Show that for the simple random walk on $\mathbb{Z}^D$ with $D\in\mathbb{N}$ one has $(P^{2n})_{0,0}\cdot D^{\frac{n}{2}}\overset{n\to\infty}{\to}const.\cdot D$ by taking the following steps.
(i) Let $\mu$ be a probability measure on $\mathbb{Z}^D$ then one has $\mu(\{x\})=(2\pi)^{-D}\int_{[-\pi,\pi]^D} e^{-i\langle{t,x}\rangle}\phi_\mu(dt)$, where $\phi_\mu$ is the characteristic function of $\mu$.
(ii) Using (i) show that $(P^{2n})_{0,0}=(2\pi)^{-D}\int_{[-\pi,\pi]^D} D^{-2n}(\cos(x_1)+...+cos(x_D))^{2n}dx,$ where $P$ is the trasition matrix for the random walk, so $P_{x,y}=\frac{1}{2^D}$, if $d_1(x,y)=1$ and $P_{x,y}=0$ else.
(iii) Deduce the claim from (ii).
Can someone please help me out here? I can show (i) and the proof of (iii) should be straight forward too, but I am stuck with (ii).

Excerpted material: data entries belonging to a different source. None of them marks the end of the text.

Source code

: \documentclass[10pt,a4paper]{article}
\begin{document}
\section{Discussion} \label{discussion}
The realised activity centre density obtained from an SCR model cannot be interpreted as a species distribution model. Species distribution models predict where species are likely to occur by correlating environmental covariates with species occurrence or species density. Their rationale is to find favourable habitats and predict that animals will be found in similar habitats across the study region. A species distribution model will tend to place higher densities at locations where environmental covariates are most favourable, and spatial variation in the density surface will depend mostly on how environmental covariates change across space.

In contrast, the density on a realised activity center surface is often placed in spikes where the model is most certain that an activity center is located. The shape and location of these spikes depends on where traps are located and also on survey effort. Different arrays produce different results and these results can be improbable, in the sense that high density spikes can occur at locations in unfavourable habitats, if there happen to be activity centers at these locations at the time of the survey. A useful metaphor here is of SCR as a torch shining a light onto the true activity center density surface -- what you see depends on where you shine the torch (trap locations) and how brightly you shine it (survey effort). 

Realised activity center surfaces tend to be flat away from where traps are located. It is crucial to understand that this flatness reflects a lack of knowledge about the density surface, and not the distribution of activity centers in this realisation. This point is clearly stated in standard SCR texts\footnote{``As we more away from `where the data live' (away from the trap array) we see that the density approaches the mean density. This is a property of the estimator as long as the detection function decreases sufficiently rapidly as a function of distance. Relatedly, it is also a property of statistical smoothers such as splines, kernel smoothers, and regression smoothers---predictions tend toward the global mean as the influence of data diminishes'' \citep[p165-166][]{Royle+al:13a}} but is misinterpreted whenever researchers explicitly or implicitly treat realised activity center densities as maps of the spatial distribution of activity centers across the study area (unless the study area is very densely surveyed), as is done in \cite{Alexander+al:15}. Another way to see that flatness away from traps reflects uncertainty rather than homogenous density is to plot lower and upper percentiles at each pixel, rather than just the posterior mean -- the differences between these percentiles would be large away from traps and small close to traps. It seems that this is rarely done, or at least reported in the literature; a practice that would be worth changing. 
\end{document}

Denote by $S_n= X_1 + \cdots + X_n$ the random walk and by $\mu_n$ the distribution of $S_n$, that is $\mu_n(\{x\}) = \mathbb{P}(S_n= x)$. To apply (i), we need to compute the characteristic function of $\mu_n$. Using that the $X_i$ are i.i.d, we have $$\phi_{\mu_{n}}(t) = \mathbb{E}\left[e^{i\langle t,S_n\rangle} \right]= \mathbb{E} \left[e^{i\langle t, X_1 \rangle}\right]^{n}. $$ Now let $v_1 = (1, 0 , \ldots,0), \ldots, v_D = (0, \ldots, 0, 1)$ be the canonical base of $\mathbb{R}^D$. Since $X_1$ is uniformly distributed over $\{ \pm v_1 , \ldots , \pm v_D \}$ (by definition of the simple random walk), we have $$ \begin{align*}\mathbb{E} \left[e^{i\langle t,X_1 \rangle} \right]&= \sum_{k = 1}^D \left(\mathbb{P}(X_1 = v_k)e^{i \langle t, v_k\rangle}+ \mathbb{P}(X_1 = -v_k)e^{-i \langle t, v_k\rangle}\right) \\&= \frac{1}{2D} \sum_{k=1}^D \left(e^{it_k} + e^{-it_k} \right) = \frac{1}{D} \sum_{k=1}^D \cos(t_k).\end{align*}$$
Finally, noticing that $(P^{2n})_{0,0} = \mathbb{P}(S_{2n} = 0) = \mu_{2n}(\{0\})$, it follows from (i) that $$\begin{align*}(P^{2n})_{0,0} &= (2\pi)^{-D} \int_{[-\pi,\pi]^D}\phi_{\mu_{2n}}(t) \, \mathrm{d} t\\&= (2\pi)^{-D} \int_{[-\pi,\pi]^D} D^{-2n} \left(\sum_{k=1}^D \cos(t_k) \right)^{2n} \, \mathrm{d} t.\end{align*}$$